Wheatley once was a funny little robot who only wanted to help, until he went rogue. The AI Chell knew no longer existed, after taking GLaDOS’ place. Consumed by power, Chell’s only friend became her greatest enemy. GLaDOS went on the opposite route, by being Chell’s biggest enemy and later on siding with her in order to defeat Wheatley. These two surprises were only possible because people tend to detect and follow patterns -- and the writers used this fact to their advantage.
They developed these characters with a clear personality. They built a behavioral pattern around them. And once players thought they knew these characters so well they could anticipate their actions; the writers broke the pattern, thus creating the element of surprise and more engagement on the part of the player.
This technique is not valid for character development only, as the team used it in other areas as well. The core activity of Portal 2 consists of shooting portals into walls in order to move through an area -- and then repeating this process for approximately 10 hours. This premise may not seem fun, yet it delivered an unforgettable experience. One of the techniques used to retain the interest of players was breaking patterns regarding the areas explored in the game.
In the first installment of the franchise, the only major shift in setting occurred when Chell escaped from the final testing chamber and entered the offices of the Enrichment Center. Considering how short the first game was, this single change sufficed. But in Portal 2, the story was longer, making it necessary to add more variation to the maps.
The player started in a destroyed version of the Enrichment Center, which was then rebuilt by GLaDOS. Chell proceeded to be betrayed by Wheatley, who sent her to the old offices of Aperture Science. The changes in setting continued as the player progressed. Had the story occurred in a single section of the facility, players would have lost their interest very quickly.
If the players can anticipate what comes next, they will soon get bored.
6. Don't forget the fun.
As players move further into the game, they are introduced to new gameplay mechanics that increase the challenge of the puzzles. Some argue that Portal 2 is a long tutorial, given that players continuously learn how to play the game each time a new feature is added.

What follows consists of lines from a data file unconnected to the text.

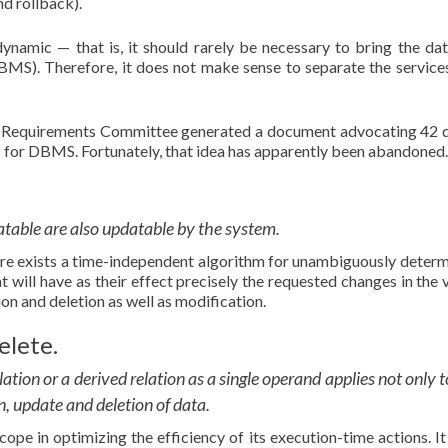
d rollback).
 dynamic — that is, it should rarely be necessary to bring the da
 DBMS). Therefore, it does not make sense to separate the services
nd Requirements Committee generated a document advocating 42 d
es for DBMS. Fortunately, that idea has apparently been abandoned.
datable are also updatable by the system.
here exists a time-independent algorithm for unambiguously determ
t will have as their effect precisely the requested changes in the v
ion and deletion as well as modification.
elete.
lation or a derived relation as a single operand applies not only t
on, update and deletion of data.
pe in optimizing the efficiency of its execution-time actions. It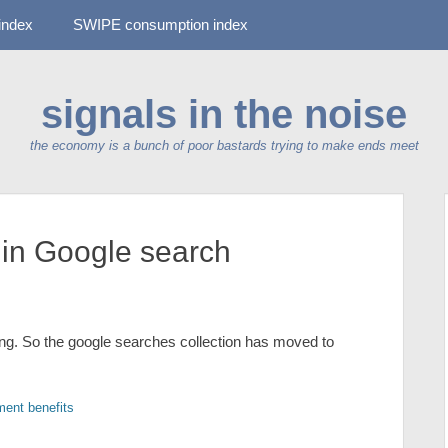
-index
SWIPE consumption index
signals in the noise
the economy is a bunch of poor bastards trying to make ends meet
in Google search
g. So the google searches collection has moved to
ent benefits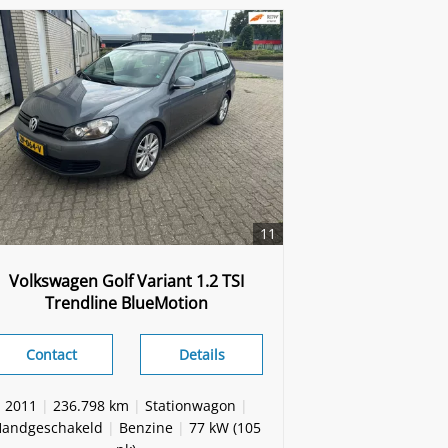
11
Volkswagen Golf Variant 1.2 TSI
Trendline BlueMotion
Contact
Details
2011
|
236.798 km
|
Stationwagon
|
andgeschakeld
|
Benzine
|
77 kW (105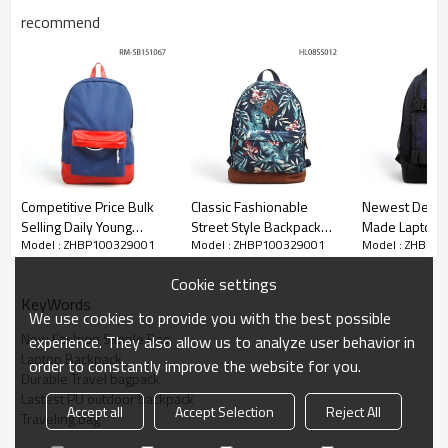
recommend
Competitive Price Bulk
Classic Fashionable
Newest Desig
Selling Daily Young
Street Style Backpack
Made Laptop 
Model : ZHBP100329001
Model : ZHBP100329001
Model : ZHBP1
People Laptop Backpack
Bag, Laptop Bag
Bag Wholesal
Backpacks OEM
Cookie settings
KeyWords
We use cookies to provide you with the best possible
New Fashion Simple Bag
experience. They also allow us to analyze user behavior in
Laptop Backpack
order to constantly improve the website for you.
Durable Travel bagpack
Lastest PU outdoor backpack
Accept all
Accept Selection
Reject All
Traveling bag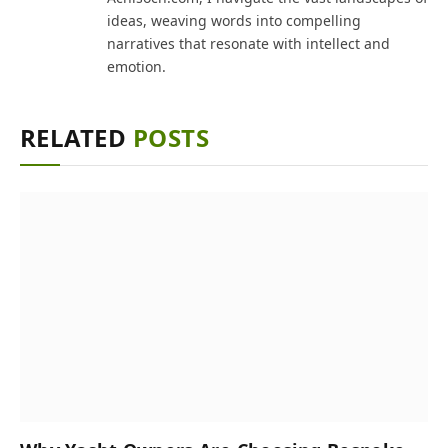
ideas, weaving words into compelling
narratives that resonate with intellect and
emotion.
RELATED
POSTS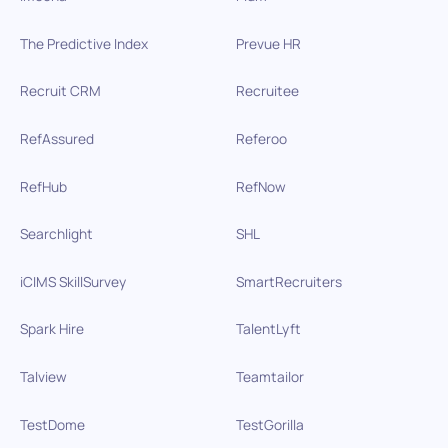
The Predictive Index
Prevue HR
Recruit CRM
Recruitee
RefAssured
Referoo
RefHub
RefNow
Searchlight
SHL
iCIMS SkillSurvey
SmartRecruiters
Spark Hire
TalentLyft
Talview
Teamtailor
TestDome
TestGorilla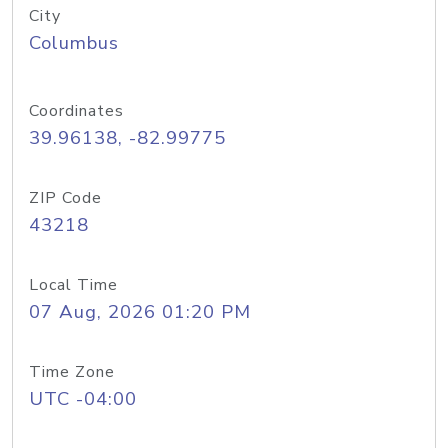
City
Columbus
Coordinates
39.96138, -82.99775
ZIP Code
43218
Local Time
07 Aug, 2026 01:20 PM
Time Zone
UTC -04:00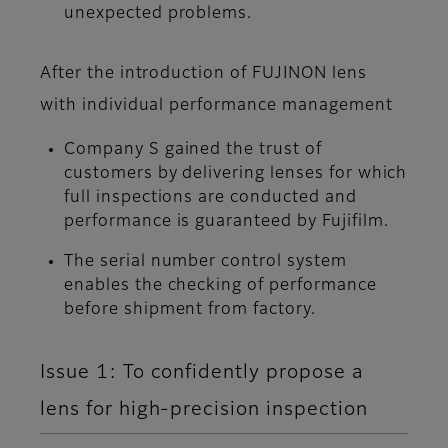
unexpected problems.
After the introduction of FUJINON lens
with individual performance management
Company S gained the trust of
customers by delivering lenses for which
full inspections are conducted and
performance is guaranteed by Fujifilm.
The serial number control system
enables the checking of performance
before shipment from factory.
Issue 1: To confidently propose a
lens for high-precision inspection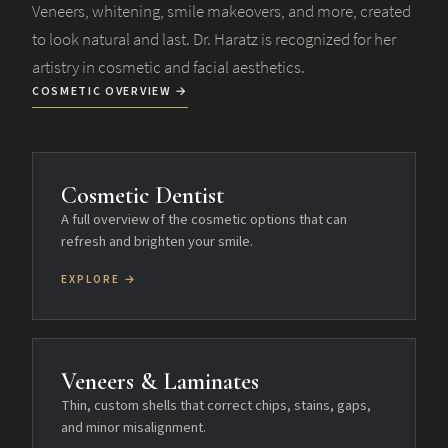
Veneers, whitening, smile makeovers, and more, created
to look natural and last. Dr. Haratz is recognized for her
artistry in cosmetic and facial aesthetics.
COSMETIC OVERVIEW →
Cosmetic Dentist
A full overview of the cosmetic options that can
refresh and brighten your smile.
EXPLORE →
Veneers & Laminates
Thin, custom shells that correct chips, stains, gaps,
and minor misalignment.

All of the techniques described in the topics above culminate in this one. The most important element of a game is learning how to play it. And the Portal franchise does not use texts, cutscenes. or training areas to tell players what to do. The mechanics must be discovered intuitively by the audience, which may lead to a process of trial and error -- hence the necessity of all of the techniques mentioned above.
A mistake novice game designers often make is dedicating all of their effort to crafting the gameplay mechanics. Obviously they are important, but so are all the other areas of the game, which must be used to deliver the best experience.
If players are engaged in the experience, they will be motivated to learn how to play, even it the learning curve requires a process of trial and error. They will continue to fail, fail often, bust most importantly, they will fail forward, until they learn how to master the gameplay mechanics.
Remember, people learn better when they are having fun. This is an aspect that the developers of Valve achieved through the concepts established in the topics above and via other techniques that were not mentioned in this article.
Portal 2 is a masterpiece of the gaming industry, and the points above barely scratch the tip of the iceberg in regards to the construction of its narrative. But I hope these insights could get you a better understanding on the techniques used to design this game.
What the future holds for the Portal franchise remains to be seen, but it will be a long time before its narrative design starts to feel outdated.